Шрифт:
Интервал:
Закладка:
Снаряды гулко стукали по холодному металлу, рикошетили, уходили в снег, но звук от них стоял такой, что аж звенело в ушах. Костя болезненно морщился: неприятно, когда немецкая болванка (пусть даже небольшого калибра) попадает в корпус или башню. Несколько ответных снарядов, выпущенных из его орудия, подожгли старинное деревянное здание, но фашисты всё ещё держались. И активно огрызались. А их пулемётчики, засевшие на чердаке, не позволяли нашим стрелкам подобраться ближе и закидать вредные пушки гранатами.

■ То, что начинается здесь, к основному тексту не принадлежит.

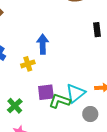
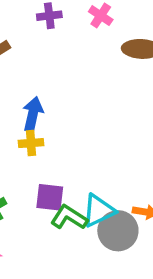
blue arrow: (43, 44) -> (33, 114), moved
gray circle: (90, 114) -> (118, 231), moved, size x1.5

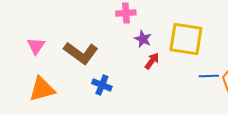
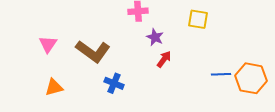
yellow square: (186, 39) -> (198, 19), moved, size x0.6
orange triangle: (42, 89) -> (54, 87), size x0.7

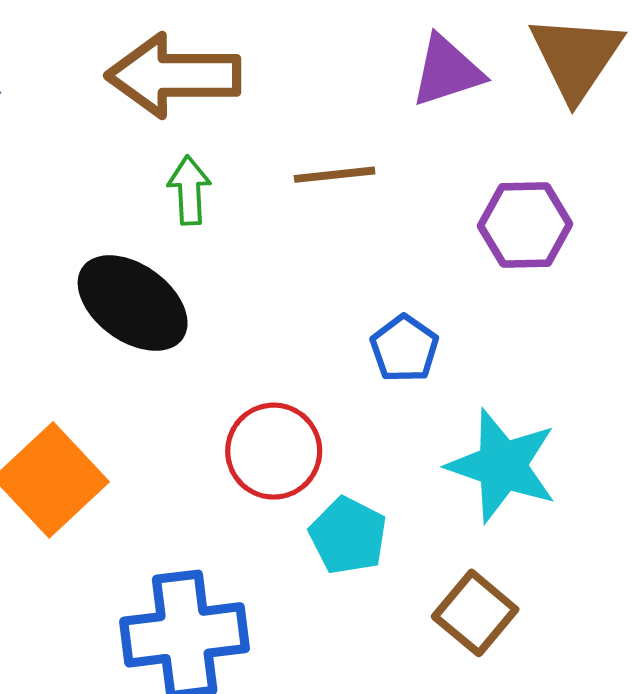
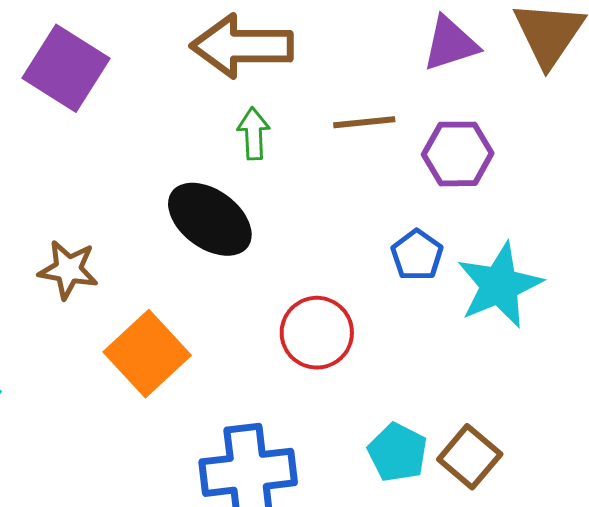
purple hexagon: (525, 225) -> (458, 154), moved
cyan star: (502, 466) -> (499, 285), moved, turned 30
cyan pentagon: (348, 536) -> (398, 452), moved

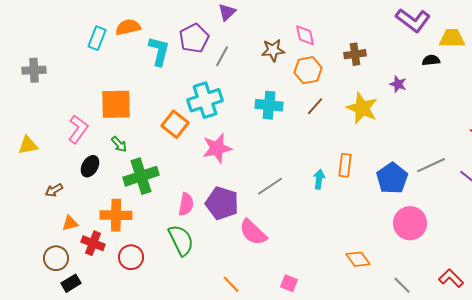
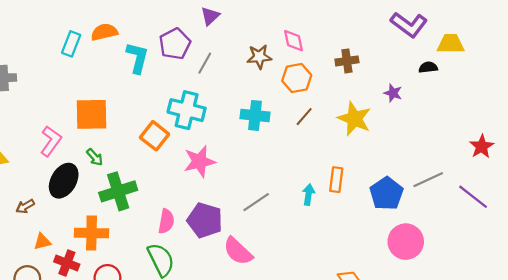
cyan cross: (205, 100) -> (187, 110), turned 32
black ellipse: (90, 166) -> (64, 181), size x1.5

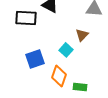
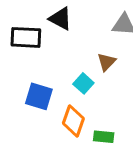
blue square: (35, 59) -> (39, 96), turned 36

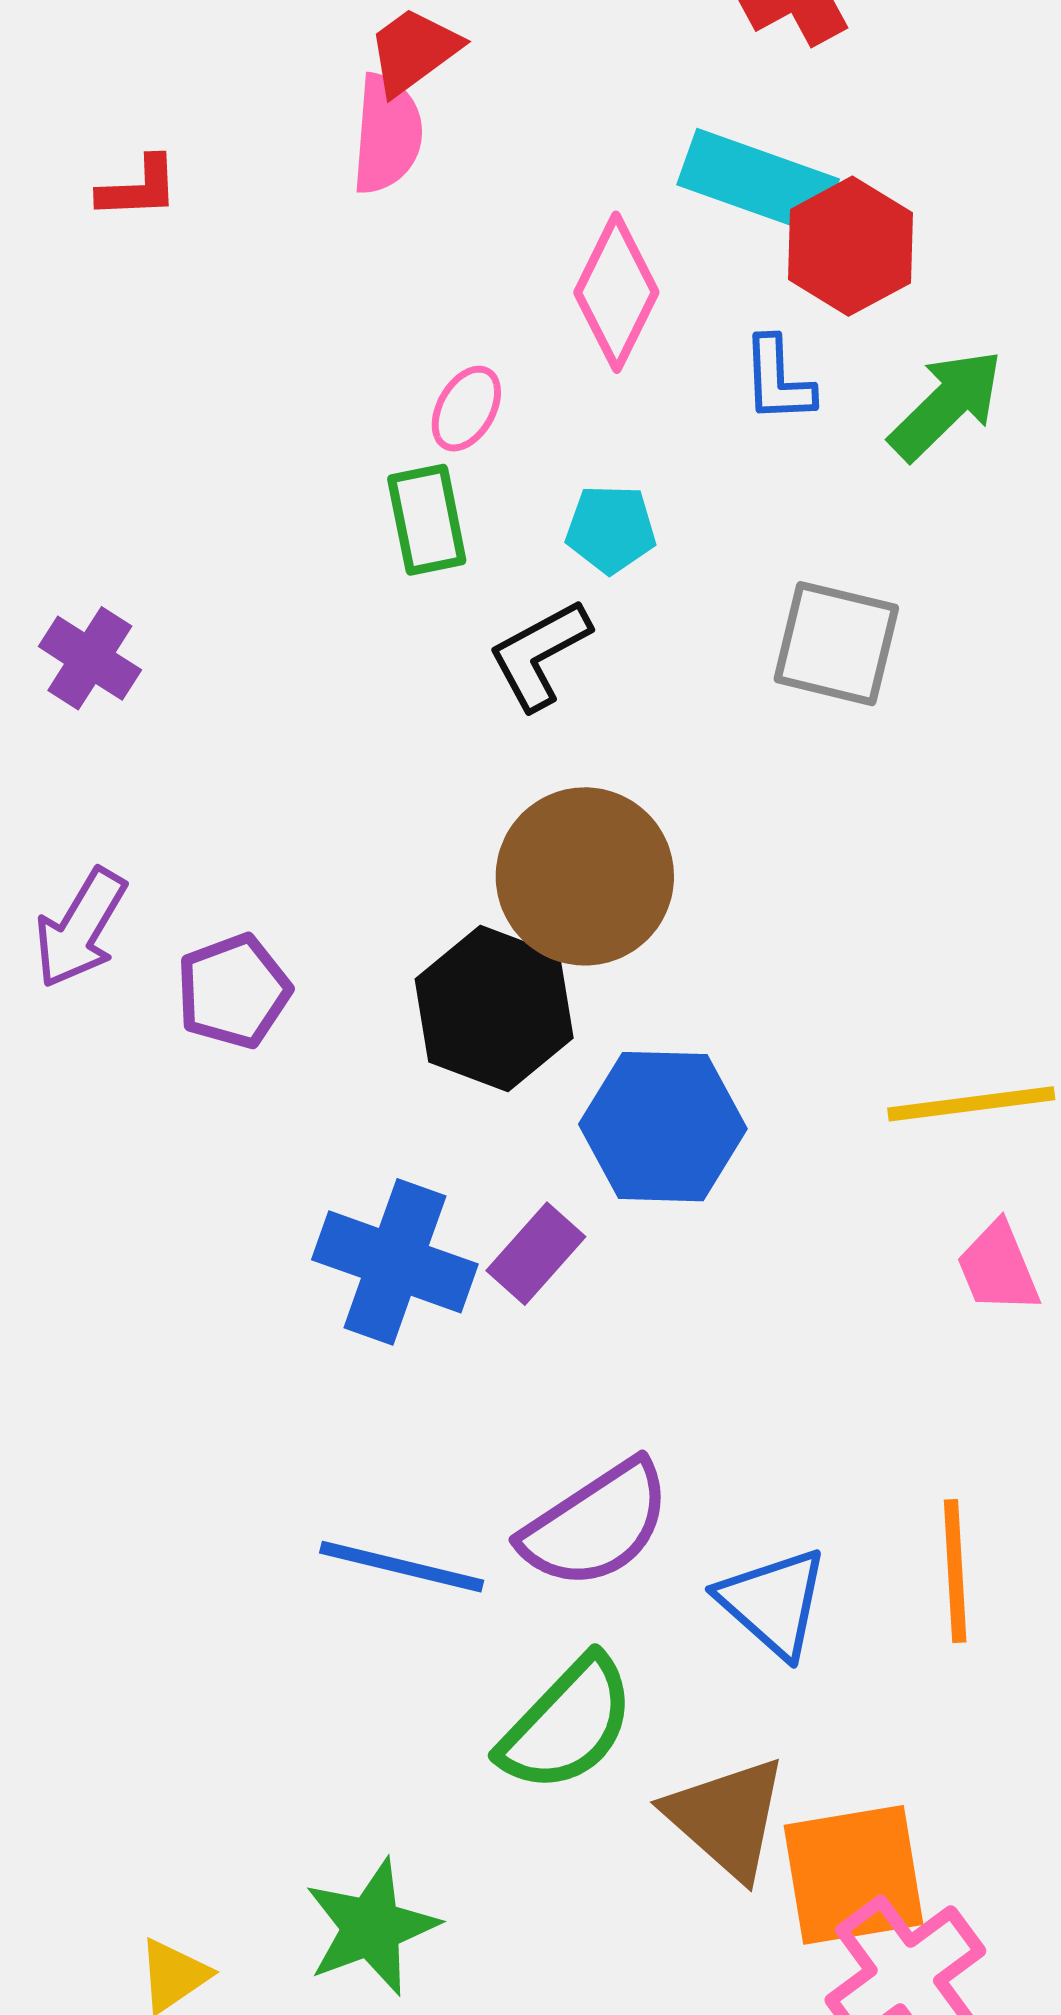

Костя посмотрел в перископ и приказал мехводу Павлу Дедову: «Давай на таран, иначе долго ещё будем возиться!» Тот понимающе кивнул: сделаем, командир! Немного отошли, чтобы взять разбег, развернули башню орудием назад и на полной скорости рванули вперёд. Метили в угол деревянного сруба, чтобы сразу же завалить дом. Так оно и вышло: после мощного удара 28-тонной стальной махины здание покачнулось и начало кривиться на сторону. Ещё немного отползли, снова разогнались – и второй удар! С этого раза сруб с протяжным скрипом и тонким визгом сполз на бок, а потом с шумом упал вперёд, закрыв немецким артиллеристам обзор. Гитлеровские пулемётчики, сидевшие на чердаке, картошкой посыпались на землю – как раз под огонь наших пехотинцев.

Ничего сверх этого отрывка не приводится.